▶ **COMPLETE THE FOLLOWING**:
1 – In the passage on aerial image segmentation, which dataset was used for the experimental comparison of the ABSCS method?
2 – Extend the passage on aerial image segmentation with new writing that picks up right after its final sentence.

▶ **PROVIDED PASSAGE**:
<<<<

1) An Adaptive Boundary and Semantic Composite Segmentation method (ABSCS) is proposed. It includes adaptively dividing and modifying the aerial images with the proposed principles and methods, using the deep learning method to semantic segment and preprocess the small divided pieces, using three traditional methods to segment and preprocess original-size aerial images, adaptively selecting traditional results to modify the boundaries of individual objects in deep learning results, and combining the results of different objects. It provides a new solution for the semantic segmentation of individual objects in large-size aerial images.
2) A merging and post-processing method is proposed, in which the problem of connection inconsistency and poor boundary effect in the results of the deep learning method can be modified by using the traditional results. This work also proposes a way to adaptively select the most appropriate traditional results from the results of three traditional methods according to the individual object situation.
3) Through experimental comparison on the common aerial images dataset AeroScapes, the ABSCS method shows advantages in both qualitative and quantitative results. Moreover, it can deal with some applications with specific needs. For example, completing point cloud segmentation and image inpainting when limited computing resources cannot handle deep learning models of a large size, but this size is needed to achieve a given performance.
The following part of this work is divided into the following parts: the entire process of the ABSCS method, an introduction to the choice of deep learning and traditional methods and their preprocessing, the steps of merging and post-processing deep learning results by traditional methods, as well as our experiments, applications, and conclusions.
Image semantic segmentation contains not only object recognition but also image segmentation. Deep learning methods have the advantages of object recognition, classification, and localization, while traditional methods can obtain good boundary division based on image feature information and can be directly applied to large-size aerial images. For a series of applications with high requirements for semantic segmentation of large aerial images, the advantages of both two kinds of methods are indispensable. Therefore, this work proposes an adaptive boundary and semantic composite segmentation method based on these two different mechanisms for individual objects in large-size aerial images.

>>>>

▶ **RECORDS SUPPLIED**:
<<<<

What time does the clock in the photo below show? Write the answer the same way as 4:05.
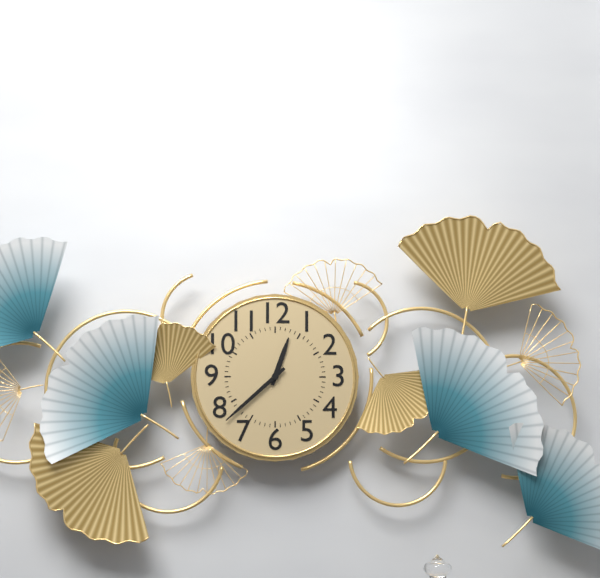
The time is 12:38
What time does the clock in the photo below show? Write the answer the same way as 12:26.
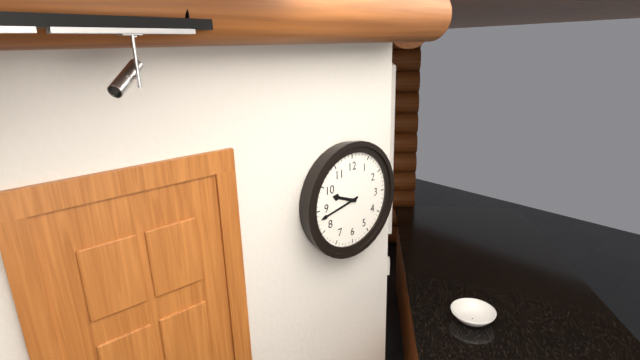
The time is 9:43
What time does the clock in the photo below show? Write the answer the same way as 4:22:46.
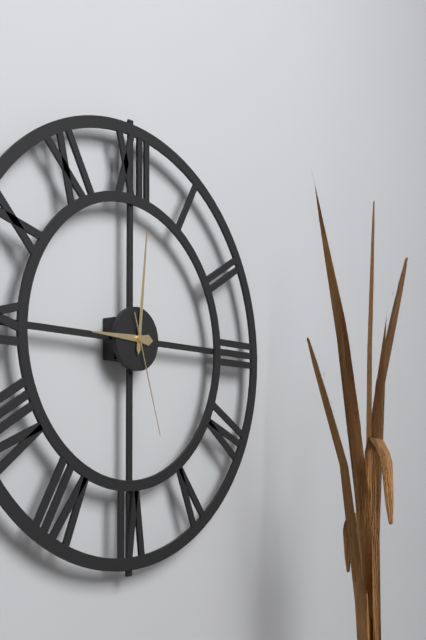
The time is 9:01:27
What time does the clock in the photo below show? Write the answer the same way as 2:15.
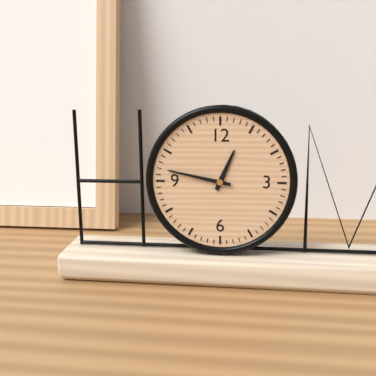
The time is 12:47
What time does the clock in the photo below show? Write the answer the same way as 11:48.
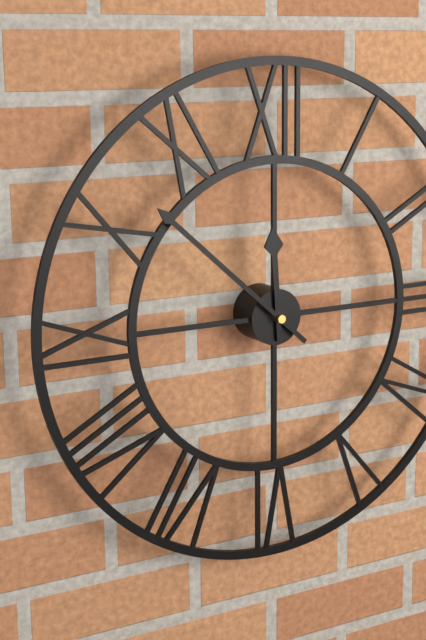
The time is 11:52
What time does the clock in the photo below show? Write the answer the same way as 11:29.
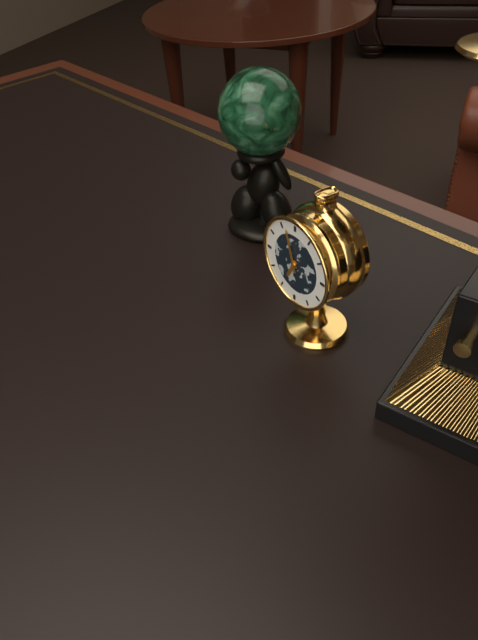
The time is 6:57
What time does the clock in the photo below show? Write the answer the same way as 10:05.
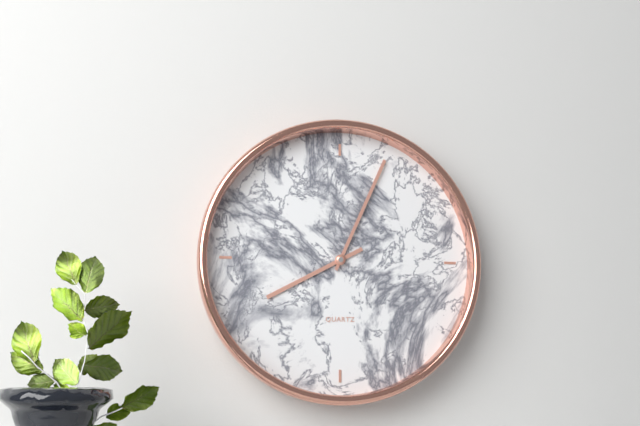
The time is 8:04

>>>>

▶ **RESULTS IN ORDER**:
1 – The common aerial images dataset AeroScapes.

2 –
2.1 Method Background and Pipeline
In this work, aerial images refer to photos taken by cameras attached to a UAV or high-altitude overhead view images similar to UAV photos, which can be used in some related applications such as 3D reconstruction. This method is applicable to both urban scene images and rural scenes, and it can process large-size aerial images with limited GPU performances and get good results. The individual objects in this work refer to objects that usually have obviously independent and discrete characteristics. These objects usually have clear boundary features or obvious color information and are different from the surrounding background. To explain and verify the method, this work adopt the common aerial images dataset AeroScapes [39], which has several individual object classes for semantic segmentation, subsequent processing, and method validation.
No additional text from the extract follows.